Incorporation of elaborately Synthesized BNNSs by a mild mechanical stirring process for the concurrent enhancement of thermal conductivity and dielectric breakdown strength of PVDF

Abstract

Due to the growing energy demands, it is highly desirable to concurrently improve the thermal conductivity and dielectric breakdown strength of dielectric film capacitors. Polyvinylidene fluoride (PVDF) is hitherto regarded as a most satisfactory alternative for dielectric capacitors but with relatively low thermal conductivity and dielectric breakdown strength. Herein, a major contribution is made to the concurrent enhancement of PVDF-based thermal conductivity and dielectric properties. It can be readily achieved through the incorporation of as-prepared high-quality few-layered boron nitride nanosheets (BNNSs) with a minimized loading (defined as PVDF-BNNSs).

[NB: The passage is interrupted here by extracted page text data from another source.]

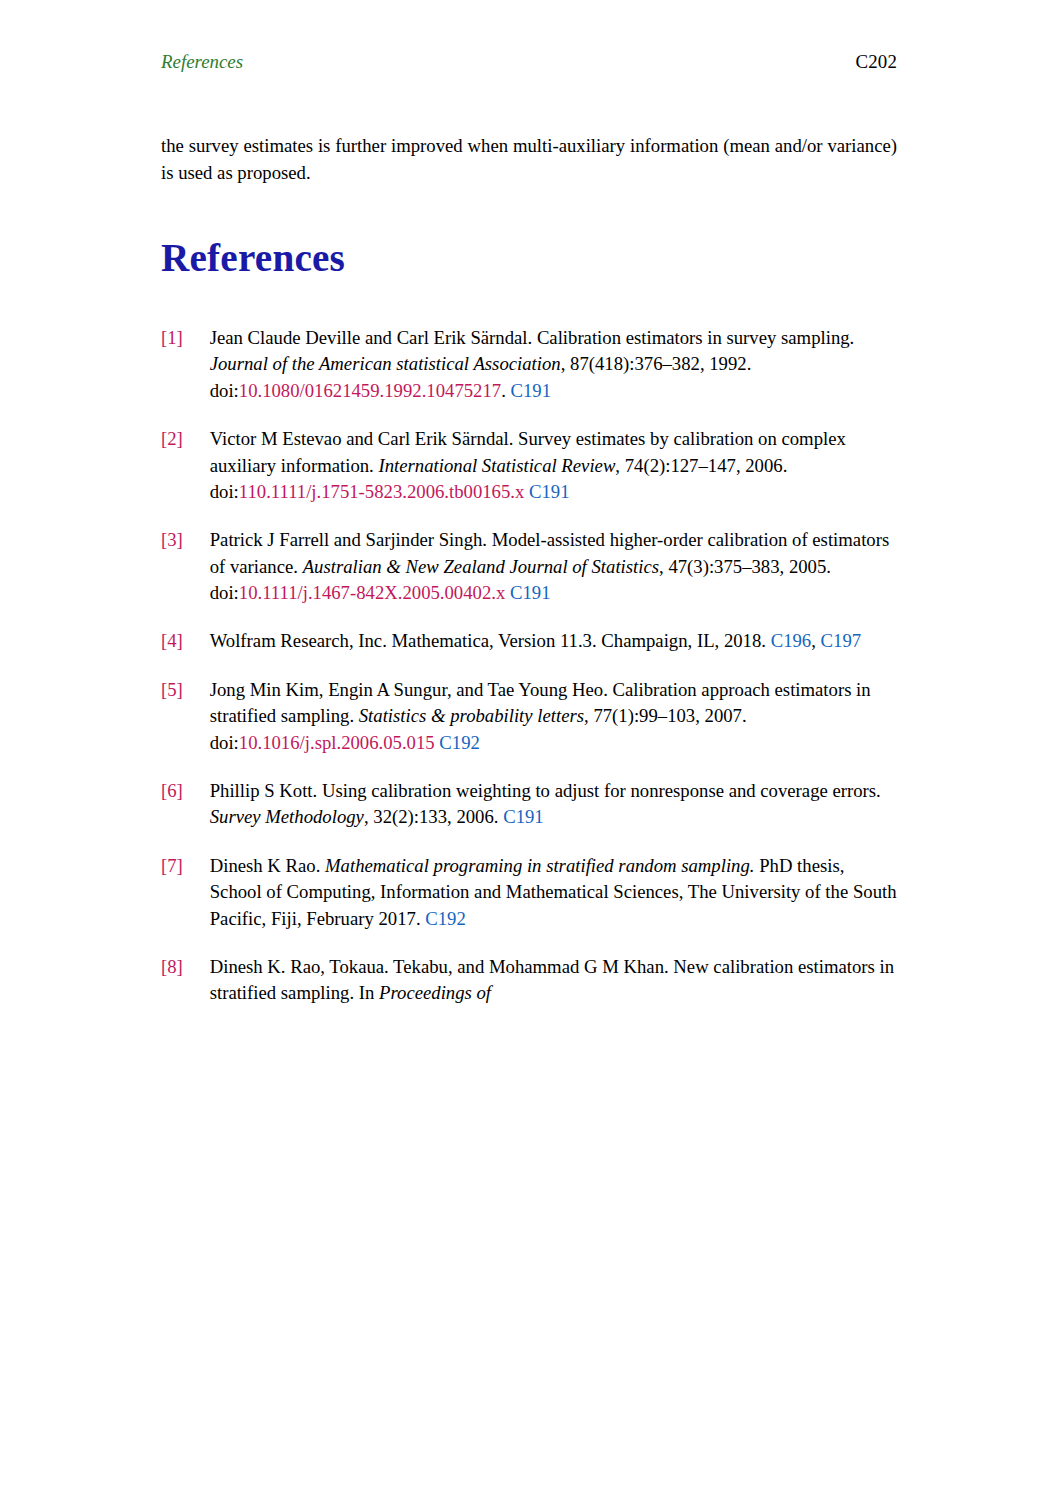References C202
the survey estimates is further improved when multi-auxiliary information (mean and/or variance) is used as proposed.
References
[1] Jean Claude Deville and Carl Erik Särndal. Calibration estimators in survey sampling. Journal of the American statistical Association, 87(418):376–382, 1992. doi:10.1080/01621459.1992.10475217. C191
[2] Victor M Estevao and Carl Erik Särndal. Survey estimates by calibration on complex auxiliary information. International Statistical Review, 74(2):127–147, 2006. doi:110.1111/j.1751-5823.2006.tb00165.x C191
[3] Patrick J Farrell and Sarjinder Singh. Model-assisted higher-order calibration of estimators of variance. Australian & New Zealand Journal of Statistics, 47(3):375–383, 2005. doi:10.1111/j.1467-842X.2005.00402.x C191
[4] Wolfram Research, Inc. Mathematica, Version 11.3. Champaign, IL, 2018. C196, C197
[5] Jong Min Kim, Engin A Sungur, and Tae Young Heo. Calibration approach estimators in stratified sampling. Statistics & probability letters, 77(1):99–103, 2007. doi:10.1016/j.spl.2006.05.015 C192
[6] Phillip S Kott. Using calibration weighting to adjust for nonresponse and coverage errors. Survey Methodology, 32(2):133, 2006. C191
[7] Dinesh K Rao. Mathematical programing in stratified random sampling. PhD thesis, School of Computing, Information and Mathematical Sciences, The University of the South Pacific, Fiji, February 2017. C192
[8] Dinesh K. Rao, Tokaua. Tekabu, and Mohammad G M Khan. New calibration estimators in stratified sampling. In Proceedings of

BNNSs dispersion with intact structure and a large aspect ratio is prepared by a unique mild mechanical stirring process assisted by dimethyformamide/1-butanol (DMF/1-butanol) solvent and a low power ultrasonic. Encouragingly, the characteristic breakdown strength with a maximum value of 334 MV/m reaches for PVDF-BNNSs composite only with 3 vol% BNNS loading, to be 1.6 times of pure PVDF. It also presents a high discharged energy density up to 9.9 J cm-3, along with an efficiency of 68.3%. Synchronously, the thermal conductivity accomplishes a high value of 1.12 W/m·K with only 8 vol% BNNS loading. A further theoretical analysis reveals that high-quality appropriate BNNSs loading could be preferentially arranged in parallel with PVDF surface. It indicates that BNNSs have good interface compatibility with PVDF, thus to improve its associated performances concurrently.